What if those UFOs the US Navy saw weren’t drones, but were actual sentient machines from another planet? Or what if aliens could visit Earth as ghosts in the machine without anyone knowing. Maybe that’s where computer glitches come from and why resetting our devices always seems to work like magic.

This would mean that the aliens we’re scanning the cosmos for are already here. They could even be hiding in plain sight – like robots in disguise.

But here’s the rub: We already struggle to demonstrate any evidence for organic life. Taking that a step further and assuming that not only is there organic life elsewhere in the universe, but that it either created or evolved into sentient machine life as well, is doubling down on the things we don’t know.

That’s not evidence. It’s a science fiction double feature. 

We do not know that our own artificial intelligence technology will ever lead to general AI, sentient machines, living robots, thinking computers, or any other life-adjacent technological paradigm. We can only guess this will happen and continue working towards it.

Today’s experts predict these advances could be “right around the corner,” but they also predicted AI would win World War II when the Russian, British, US, and German military forces scrambled to develop and deploy it in the early 1940s.

We might be on the verge of proving AI is capable of true intelligence. And we might not.

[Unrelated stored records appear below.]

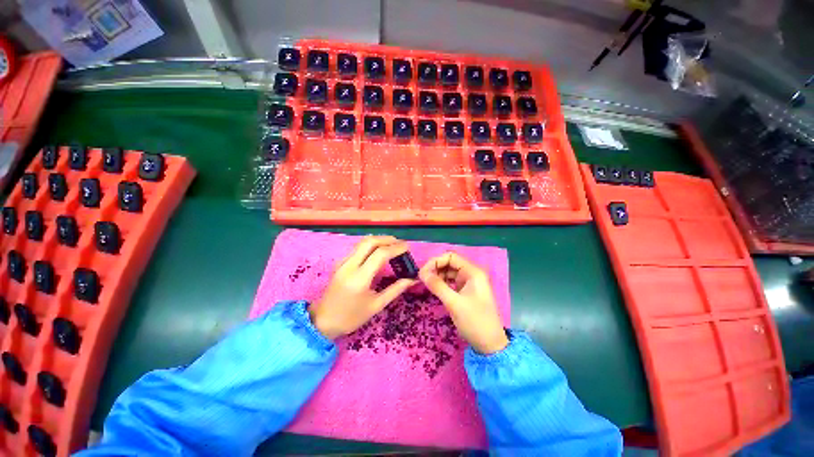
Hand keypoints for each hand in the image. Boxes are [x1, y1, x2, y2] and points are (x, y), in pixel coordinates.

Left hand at [310, 236, 416, 339]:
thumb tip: (412, 280)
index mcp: (360, 278)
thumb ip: (395, 289)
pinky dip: (371, 245)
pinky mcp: (340, 262)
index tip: (407, 248)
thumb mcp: (376, 305)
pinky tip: (378, 252)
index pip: (380, 254)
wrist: (323, 321)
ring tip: (392, 245)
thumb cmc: (351, 317)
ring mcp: (343, 262)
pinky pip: (357, 248)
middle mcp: (350, 265)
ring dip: (379, 240)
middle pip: (370, 241)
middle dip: (388, 239)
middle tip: (400, 244)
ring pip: (362, 242)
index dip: (396, 248)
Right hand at [419, 252, 507, 354]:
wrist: (490, 344)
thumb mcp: (454, 303)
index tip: (422, 273)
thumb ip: (437, 286)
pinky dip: (441, 283)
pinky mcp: (465, 291)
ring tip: (426, 284)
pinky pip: (451, 281)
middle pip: (449, 263)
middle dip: (435, 268)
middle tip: (422, 279)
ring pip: (449, 272)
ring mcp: (468, 282)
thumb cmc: (475, 321)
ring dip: (437, 276)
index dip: (435, 262)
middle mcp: (471, 273)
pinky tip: (434, 288)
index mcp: (473, 272)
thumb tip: (421, 273)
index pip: (451, 257)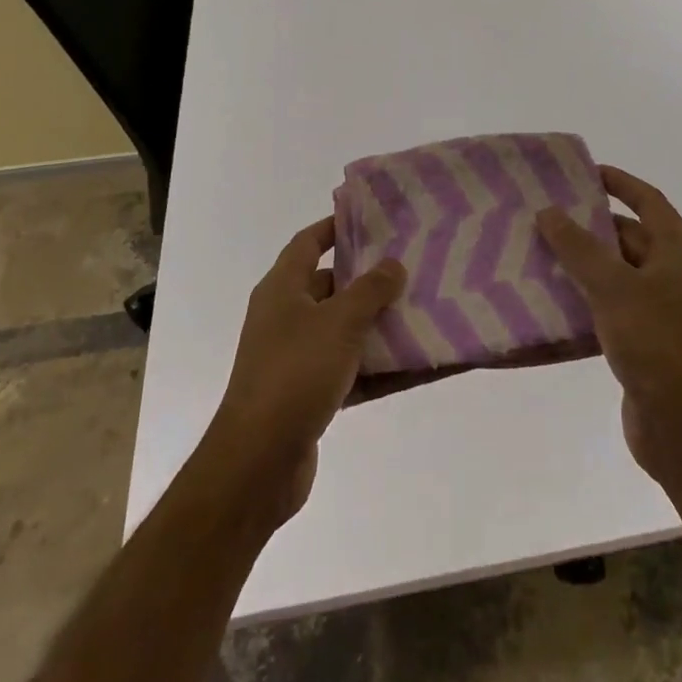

For example, we’re no closer to time travel today than when the Manhattan Project ended in 1946. But quantum computing, once thought a parallel technology to time travel, is moving along nicely with functional (albeit not quite useful yet) examples from both Google and IBM in operation today.

There are no guarantees in science

If the truth is out there, we’re more likely to find it by focusing our efforts on advancing the tools we have and applying them to the search for ET.

Conjuring fantasies where aliens come to Barack Obama or Ian Goodfellow in a dream, and gift one of them the master algorithm, doesn’t push the field forward. Even though it is a lot of fun.

The problem is that the hunt for extraterrestrial life is actually quite serious.

We need UFO enthusiasts and people who believe. They’re important to our society.

But there are dangers to confusing the mainstream public and we’re at a point in time when a significant percent of the global population does not understand AI.

When the mainstream public stops understanding the lines between legitimate research and conspiracy theory, it can make it hard for real scientists to do real science.

And we need AI researchers and other scientists focused on building better algorithms so astrophysicists can develop stronger simulations, engineers can make useful quantum computers, and, with any luck, someone will finally figure out warp drives.

All of these things are firmly based in reality, should help us find any ETs out there, and, arguably, they’ll be necessary for our future whether aliens exist or not.